What you need to do
a - Would you repeat, word for word, the part of the text below about Trump and his intelligence chiefs from "It said Iran" up to and including "on the nations."?
b - Can you go on with the news text about Trump and his intelligence chiefs, starting after its final sentence?

Reading text

○ ○ ○

Donald Trump has backtracked on his suggestion that American intelligence chiefs should "go back to school" after they contradicted his stance on Iran and North Korea.

The US leader criticised them after they presented the Worldwide Threat Assessment report to the Senate earlier this week.

It said Iran was not making nuclear weapons and North Korea remained "unlikely to give up" its weapons stockpiles and production abilities, apparently contradicting Mr Trump's views on the nations.

It appeared to contradict the Mr Trumps views on the matter and the president took to Twitter to express his displeasure.

He said the "intelligence people" were "extremely passive and naive when it comes to the dangers of Iran".

He added: "Perhaps Intelligence should go back to school!"

However, the president has now appeared to backtrack on his comments and blamed the media for mischatractering the Senate hearing with their reports.

Again taking to Twitter, he wrote: "Just concluded a great meeting with my Intel team in the Oval Office who told me that what they said on Tuesday at the Senate Hearing was mischaracterised by the media - and we are very much in agreement on Iran, Isis, North Korea, etc. Their testimony was distorted press."

○ ○ ○

Data block
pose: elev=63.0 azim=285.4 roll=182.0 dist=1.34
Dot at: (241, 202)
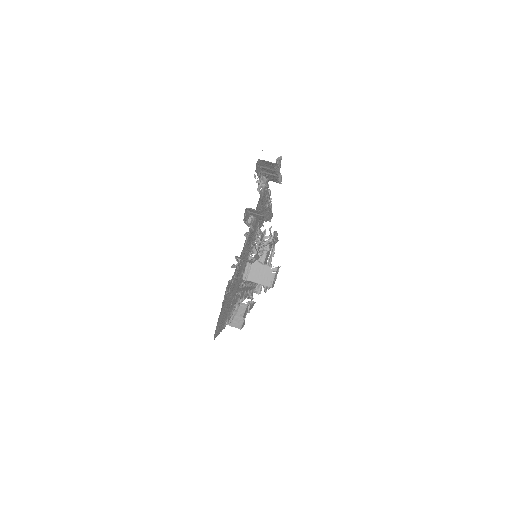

○ ○ ○

Outputs for the tasks
a -
It said Iran was not making nuclear weapons and North Korea remained "unlikely to give up" its weapons stockpiles and production abilities, apparently contradicting Mr Trump's views on the nations.

b -
He continued: "I would suggest you read the COMPLETE testimony from Tuesday. A false narrative is so bad for our Country. I value our intelligence community. Happily, we had a very good meeting, and we are all on the same page!"

Mr Trump has frequently disagreed with the intelligence community on major national security issues since taking office over two years ago.

He criticised them when they concluded that Russia had worked to tilt the 2016 presidential election in the his favour.

Most recently, the row has centred upon Mr Trump's efforts to negotiate an end to North Korea's nuclear weapons testing, his decision to pull the US out of the Iran nuclear agreement and his plans to remove US troops from Syria.

As he presented the Worldwide Threat Assessment earlier this week, national security director Dan Coats and CIA director Gina Haspel said North Korea was “unlikely to give up” all of it nuclear weapons stockpiles.

Mr Trump is set to hold a second summit with the country's leader Kim Jong-un, where he hopes to persuade him to denuclearise the country.

But Mr Coats said: “We currently assess North Korea will seek to retain its [weapons of mass destruction] capability and is unlikely to completely give up its nuclear weapons and production capability."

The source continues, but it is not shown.